Project aims to lift lamb survival rates

AWI reproductive specialist Andrew Thompson will head the lamb survival research.
Camera IconAWI reproductive specialist Andrew Thompson will head the lamb survival research. Credit: Bob Garnant

Sheep flock size and stocking density at lambing will go under the microscope in efforts to lift lamb survival and improve weaning rates.

In a new research project initiative, 70 sites will be established over two years across Australia to examine reproductive performance improvements.

The initiative is collaboration between Australian Wool Innovation and Meat Livestock Australia designed to take graduates of the Lifetime Ewe Management course to the next level.

AWI general manager of research Paul Swan said the LTEM program had been transformative for the growers who graduated.

“The 2100 LTEM graduates have improved their weaning rates by seven to 10 per cent and simultaneously reduced their ewe mortality rates by assessing and optimising ewe condition score and identifying and differentially managing twin bearers,” he said.

“Yet while these performance gains are substantial, evidence has been mounting that the density of lambing ewes in the lambing paddock could also be having an influence on lambing outcomes, particularly the risk of mis-mothering.”
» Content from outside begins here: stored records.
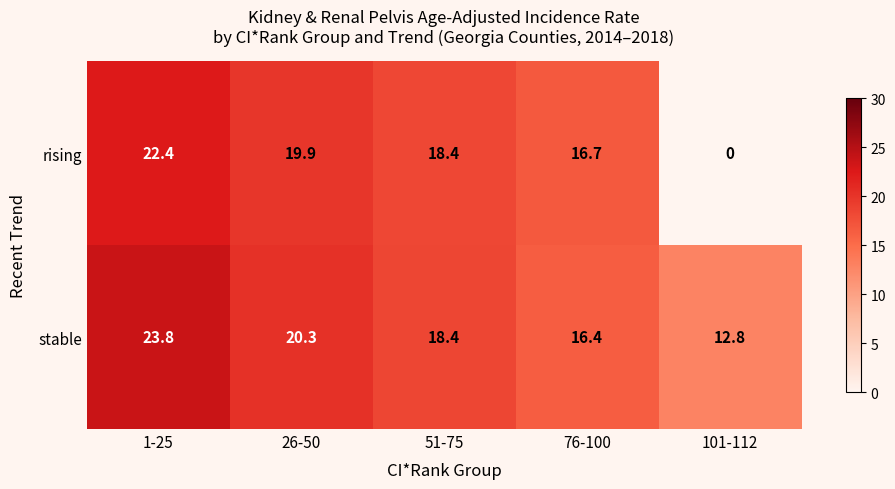

What is the average value of the rising series?

15.5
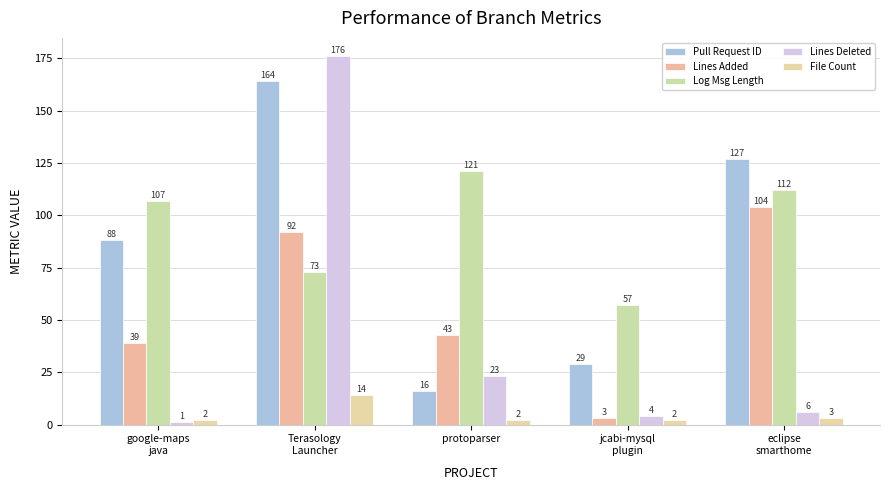

What is the maximum value shown in the chart?

176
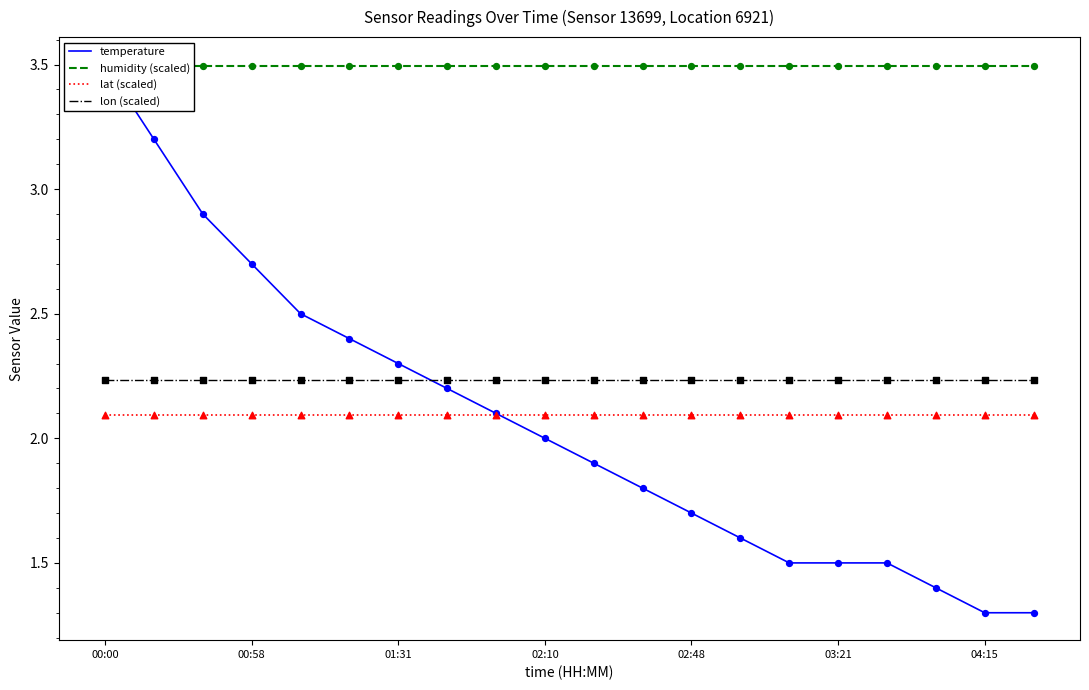

What is the total value across all series at 00:00?

11.3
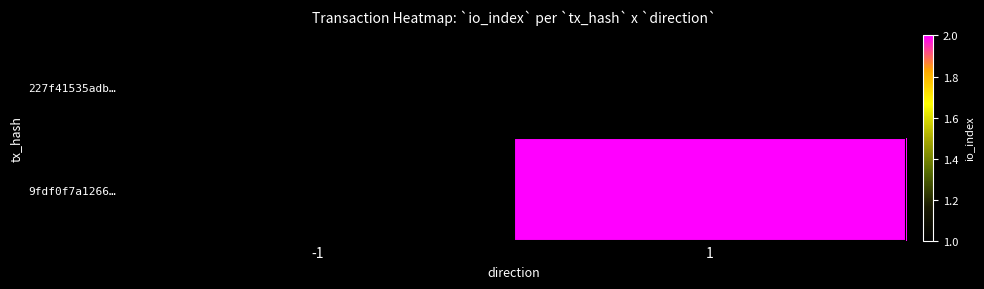

What is the smallest value displayed?

1.0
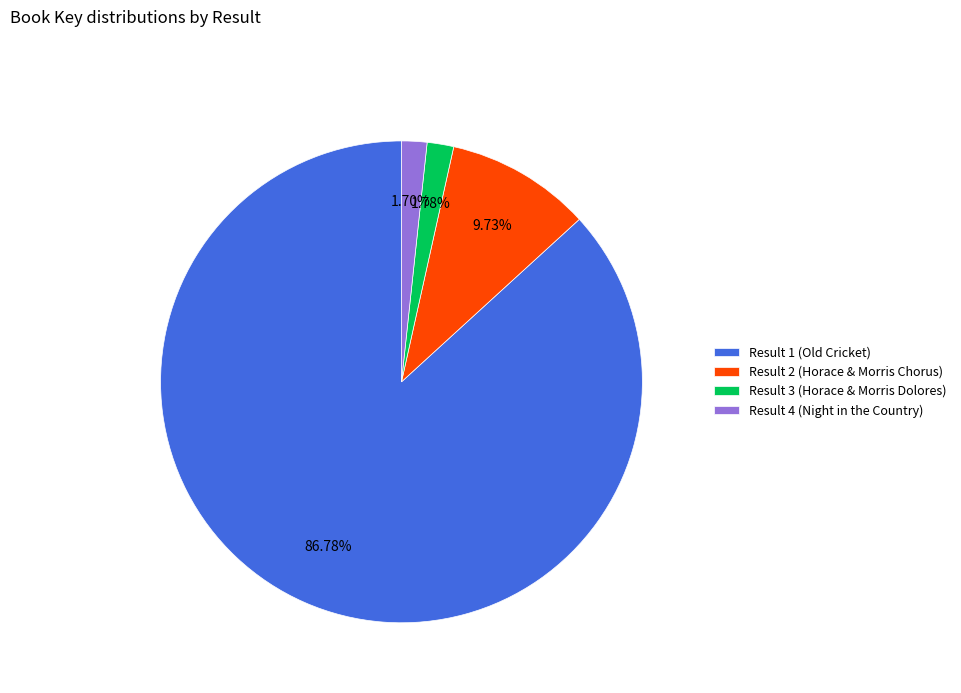

Does any single category account for the majority?

Yes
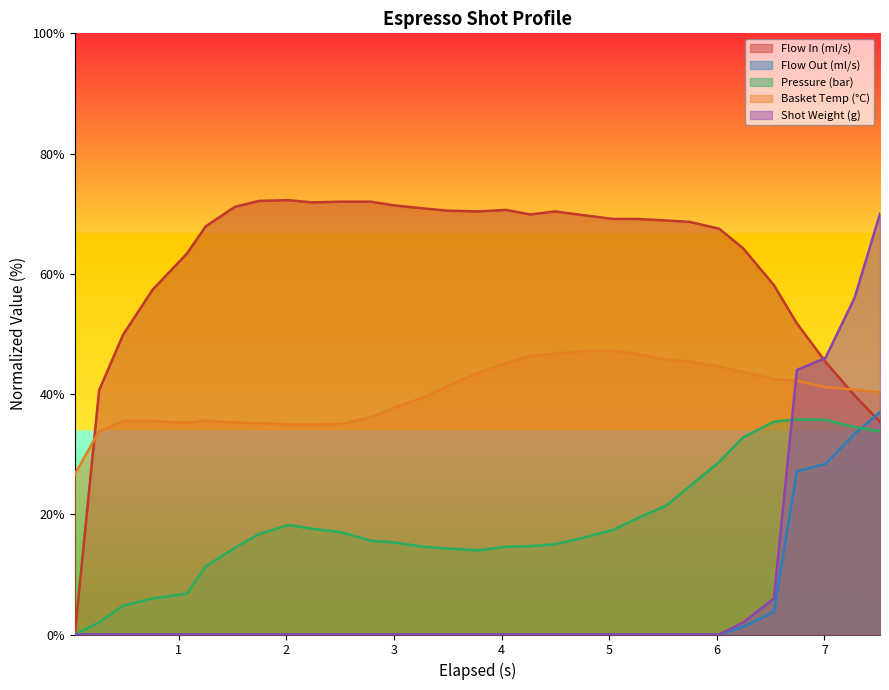

What are all the series names shown in the legend?

Flow In (ml/s), Flow Out (ml/s), Pressure (bar), Basket Temp (°C), Shot Weight (g)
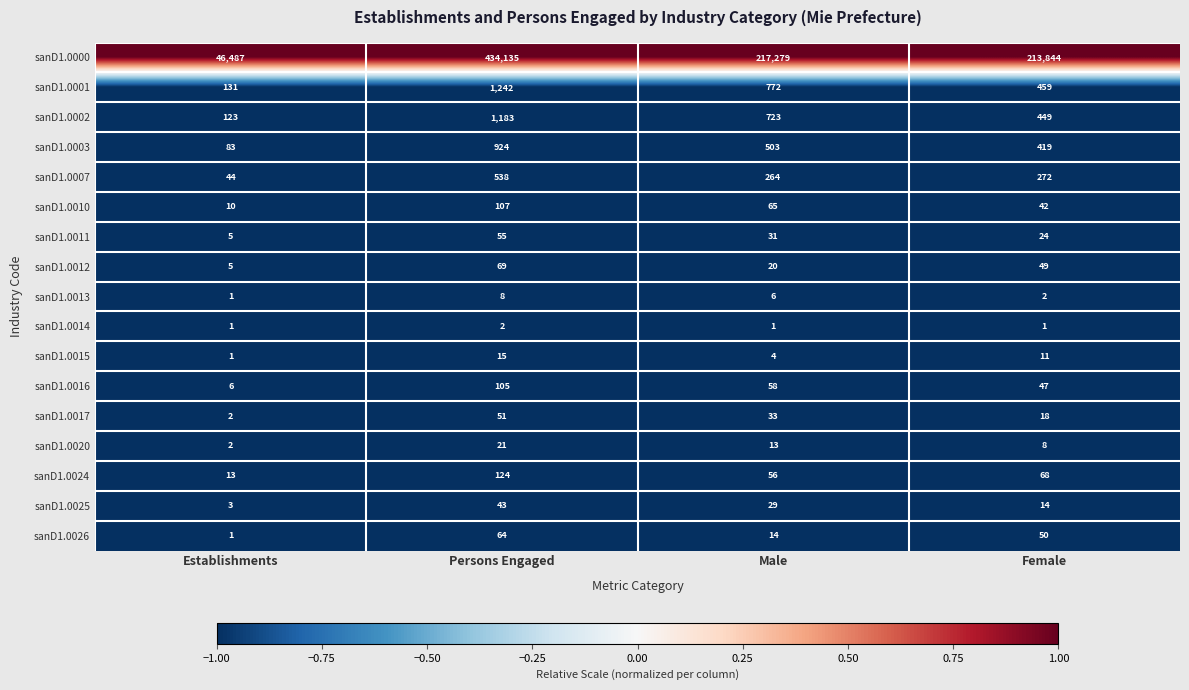

Which series changed the most between Persons Engaged and Female?

sanD1.0000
AWI reproductive specialist Andrew Thompson will head up the research.

“We will deliver improved recommendations for sheep producers regarding the allocation of ewes to paddocks, paddock size, stock density and feed on offer during lambing,” he said.

“It will assist producers to make more informed decisions about the cost-benefit of investing funds in paddock subdivision to improve reproductive performance and farm profitability.

“If we succeed as expected, the pay-offs for the industry will potentially be massive — improving the survival of single lambs by just 5 per cent and twin lambs by 10 per cent would improve industry-wide farm profit by $250 million per annum.”